“Well, you eat like a well man, I must admit,” said Spider, reaching for what was left.
CHAPTER IX—Over Piegan Pass to St. Mary Lake, Underneath the Precipices
Promptly at seven, Joe was at the Ranger’s cabin. He had already cooked Tom’s breakfast, and Tom was over at the camp, helping the hikers to get theirs. The sun had long been up, and the day was clear and perfect. In fact, there hadn’t yet been a rainy day since the scouts reached the Park. But Mills had told Joe to bring his rubber poncho, so he had it with him. He was to ride Popgun, of course, and the Ranger and he put their personal equipment of blankets, tent, extra clothing, ponchos, axes, and the like, on the Ranger’s packhorse, and started for the big hotel.
“I’ve got hold of a good extra man,” Mills said. “With so many skirts in the party, we’ll have a big pack-train, for they insist on sleeping out instead of going to the chalets. I was over last night to see ’em.”

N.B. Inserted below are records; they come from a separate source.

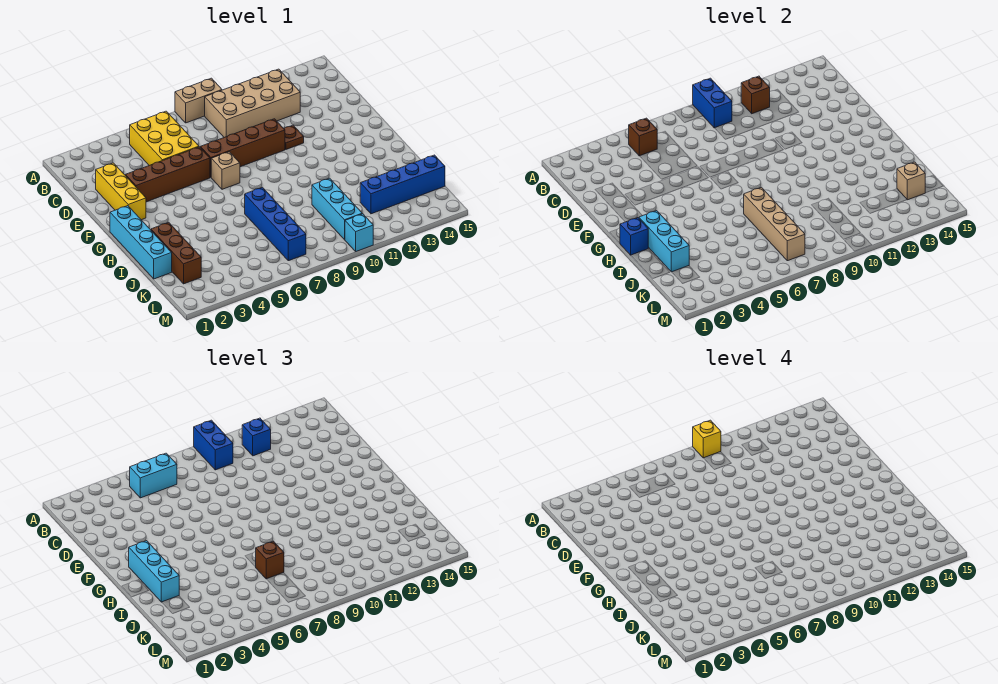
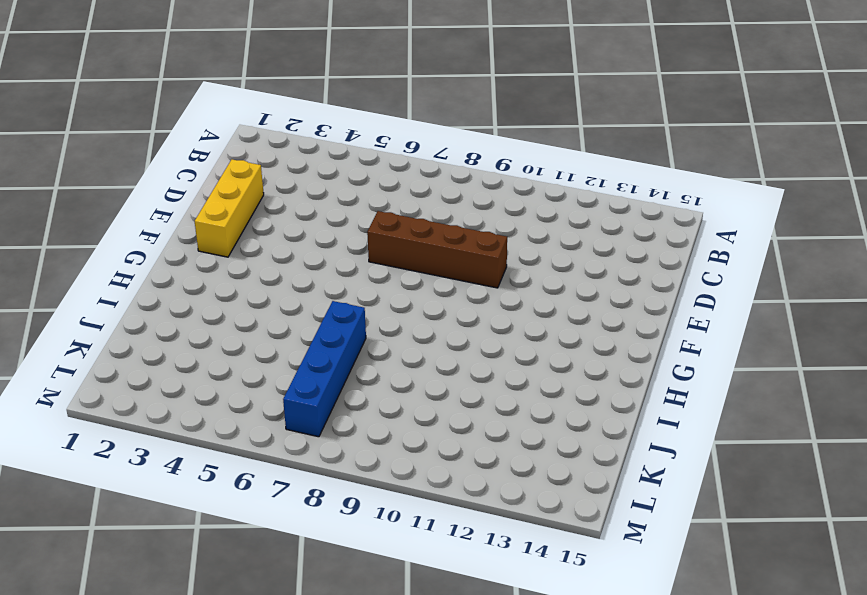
none -> tan brick A8:A9 level 1
none -> yellow brick B5:D6 level 1
none -> tan brick B9:C12 level 1

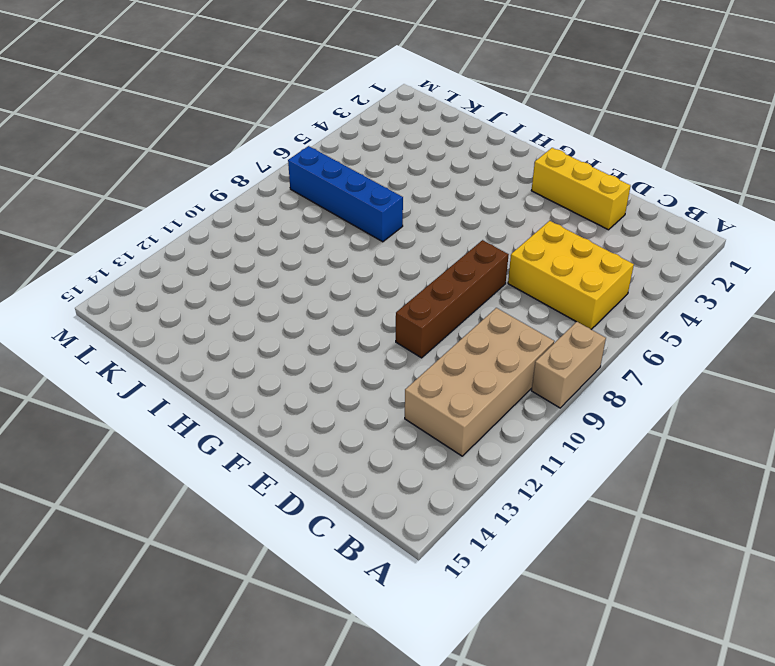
none -> brown brick E3:E6 level 1
none -> brown plate E11 level 1
none -> tan brick F7 level 1

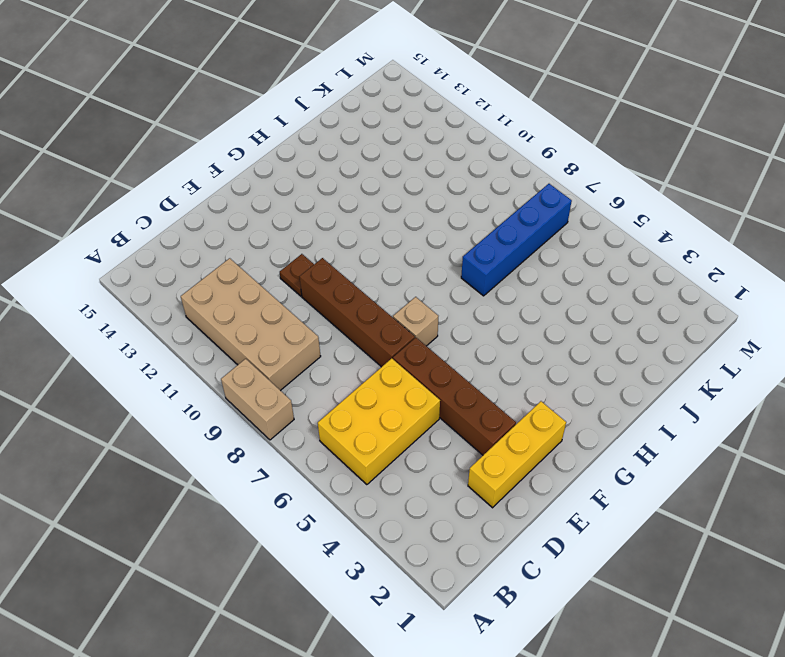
none -> cyan brick G1:J1 level 1
none -> brown brick I2:K2 level 1
none -> cyan brick J10:L10 level 1

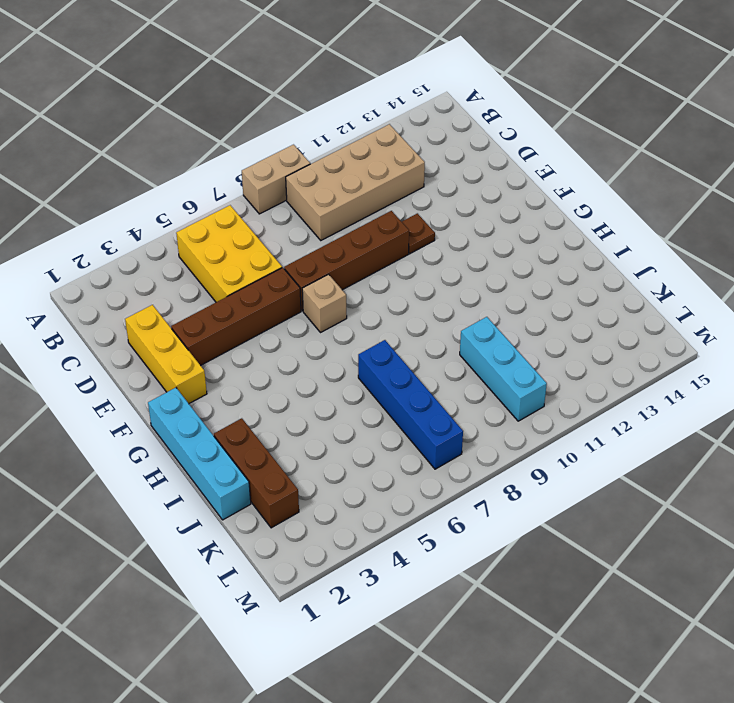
none -> blue brick K12:K15 level 1
none -> cyan brick M10 level 1
none -> blue brick A9:B9 level 2

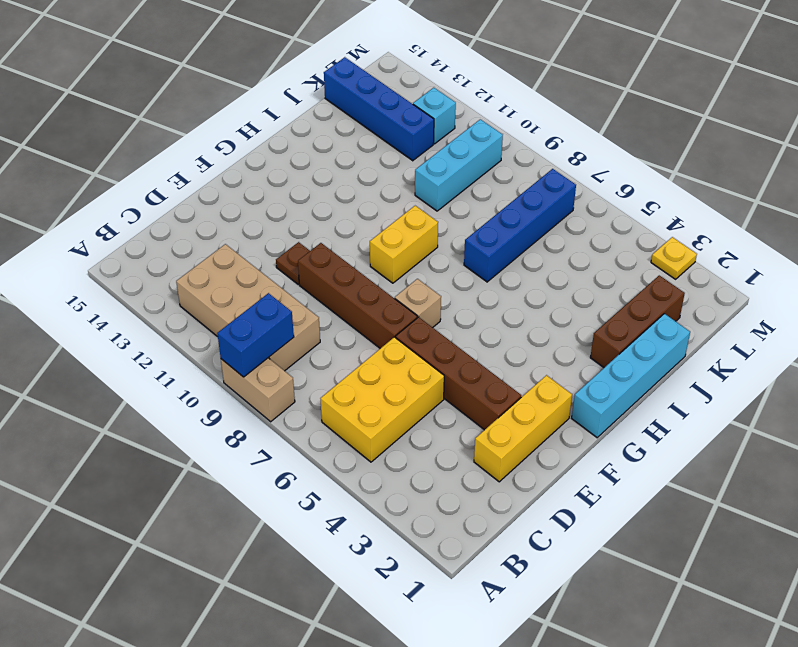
yellow brick G9:H9 level 1 -> none
cyan brick L12 level 1 -> cyan brick M10 level 1
yellow plate M3 level 1 -> none
none -> brown brick B5 level 2
none -> brown brick B11 level 2
none -> blue brick H1 level 2

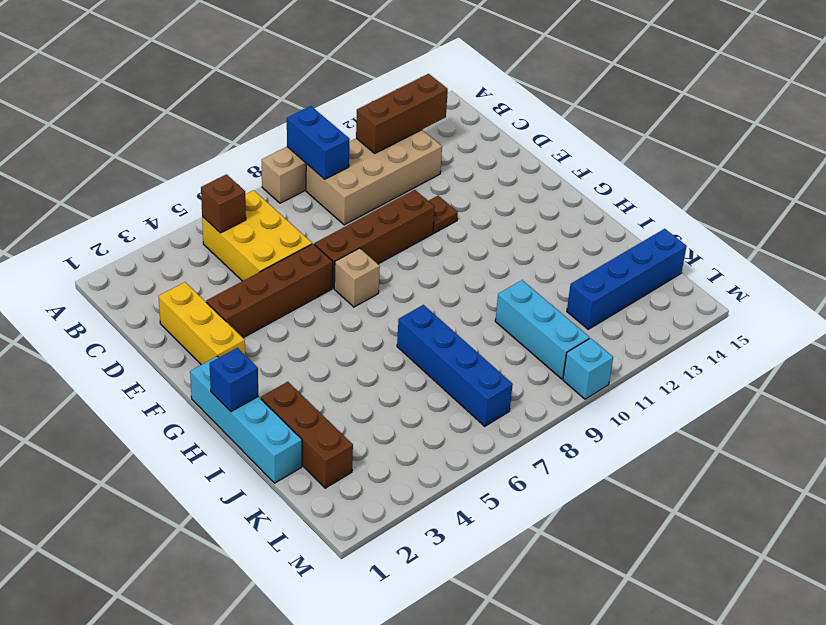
brown brick B11:B13 level 2 -> brown brick B11 level 2
none -> cyan brick H2:J2 level 2
none -> tan brick I7:L7 level 2
none -> tan brick K14 level 2

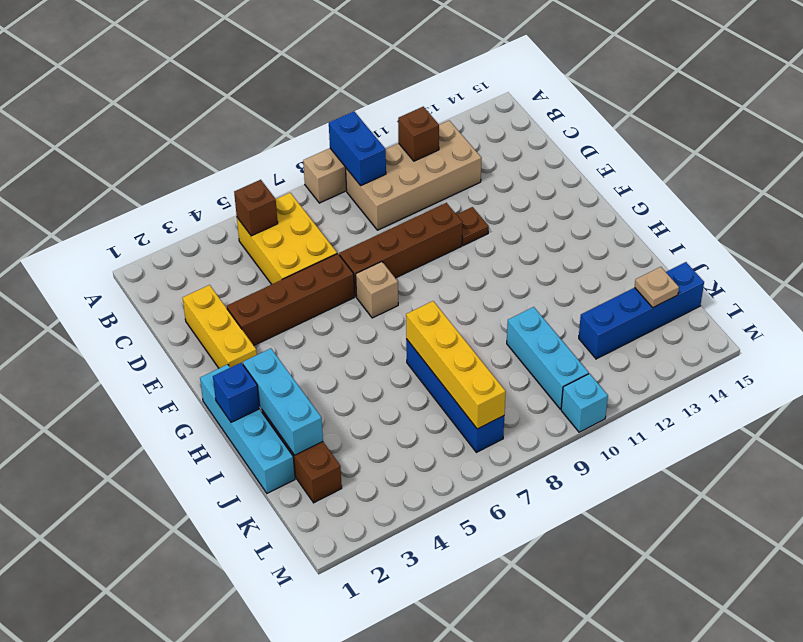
yellow brick I7:L7 level 2 -> tan brick I7:L7 level 2
tan plate K14 level 2 -> tan brick K14 level 2
none -> blue brick A9:B9 level 3
none -> cyan brick B5:B6 level 3
none -> blue brick B11 level 3

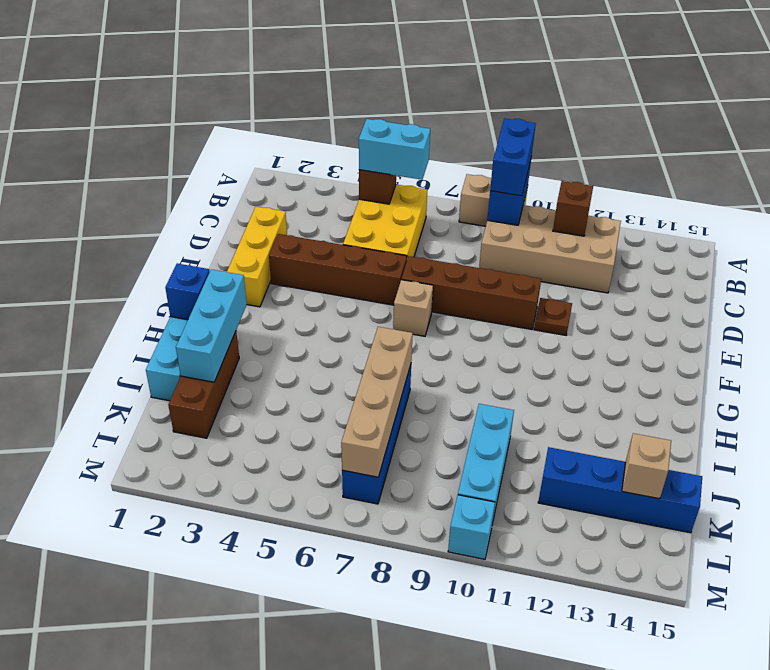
none -> blue brick B11 level 3
none -> cyan brick G2:I2 level 3
none -> brown brick J7 level 3

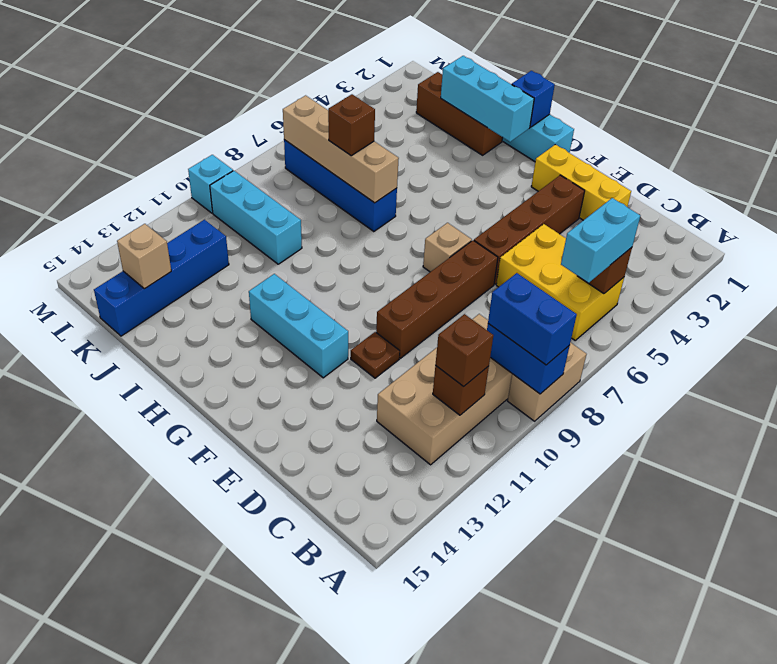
brown brick B11 level 3 -> blue brick B11 level 3
cyan brick F12:H12 level 1 -> cyan brick G2:I2 level 3
none -> yellow brick A9 level 4

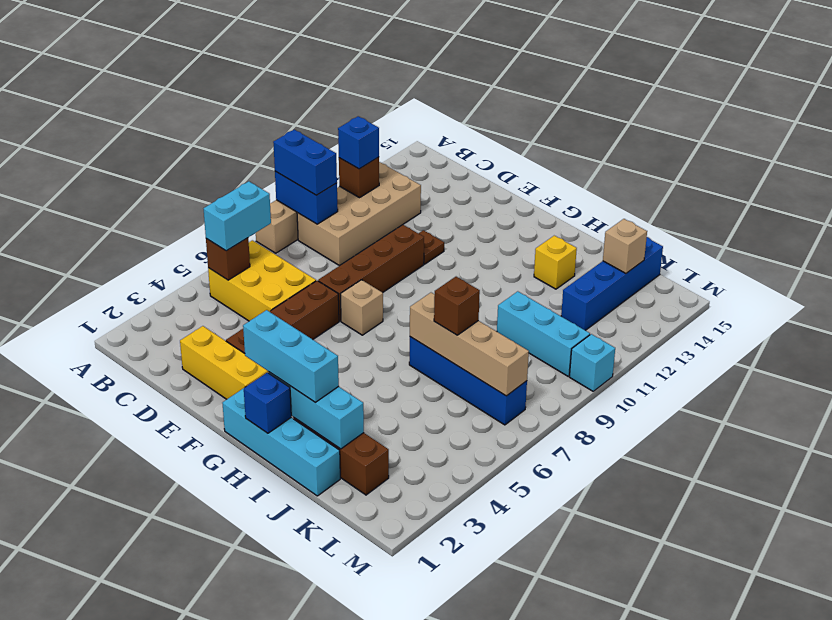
yellow brick I13 level 1 -> yellow brick A9 level 4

“Where are we going to-day?” Joe asked.
“Piegan Pass,” Mills answered, “and make camp to-night by the lake. That’s twenty-two miles. To-morrow we’ll go to Gunsight Lake—that’s only seven, and it’ll be all they’ll want after to-day—and rest up, and let ’em climb Blackfeet Glacier if they want to.”
At the hotel the two cowboy guides, one of them not very much older than Joe, were already on hand with the horses and Joe’s equipment of stores, and the cooking kit, and three tents, and innumerable blankets. It made such a pile of stuff that you’d have thought it would need a regiment of horses to carry it, but Mills and the two guides went about the task of packing it on to the backs of five horses, and so well did they stow it away, properly balanced on either side and made fast with ropes in diamond hitches, that the horses didn’t seem to mind it in the least, though they looked more like camels than horses. It was eight o’clock before this work was done, and by that time the tourists appeared, with their dunnage bags, which had to be packed on two more horses.
Joe had never seen a congressman before, except once when he went to a political rally and he could not help staring at the two men as they approached, and wanting to laugh. Beside Mills and the two cowboys, they looked so unfitted for this job of riding a horse over the high trails! They looked about as unfit as the cowboys would have looked in Congress. Both of them still wore long trousers and ordinary boots, though they had bought themselves flannel shirts and soft hats at the hotel store, and sweaters. Their wives were not very much better equipped, though both of them had bought khaki divided riding skirts (for nobody is allowed to ride a side saddle in the Park). Beside the two congressmen and their wives, there were two girls about twenty, and a boy about Joe’s age. One of the girls was the daughter of Congressman Elkins of New Jersey, the other two of Congressman Jones of Pennsylvania. All three of the young people, Joe noted, were better equipped. The girls had regular riding breeches and leather leggins, like a man’s, and the boy had khaki riding breeches and high boots.
As soon as their dunnage bags had been packed on two more horses, the job of getting the women into their saddles began, and then getting the stirrups adjusted right. The girls and young Jones were up and ready long before their mothers were, and making uncomplimentary remarks.
“Say, ma,” called young Jones, “if your horse bucks, grab his tail. That always stops ’em.”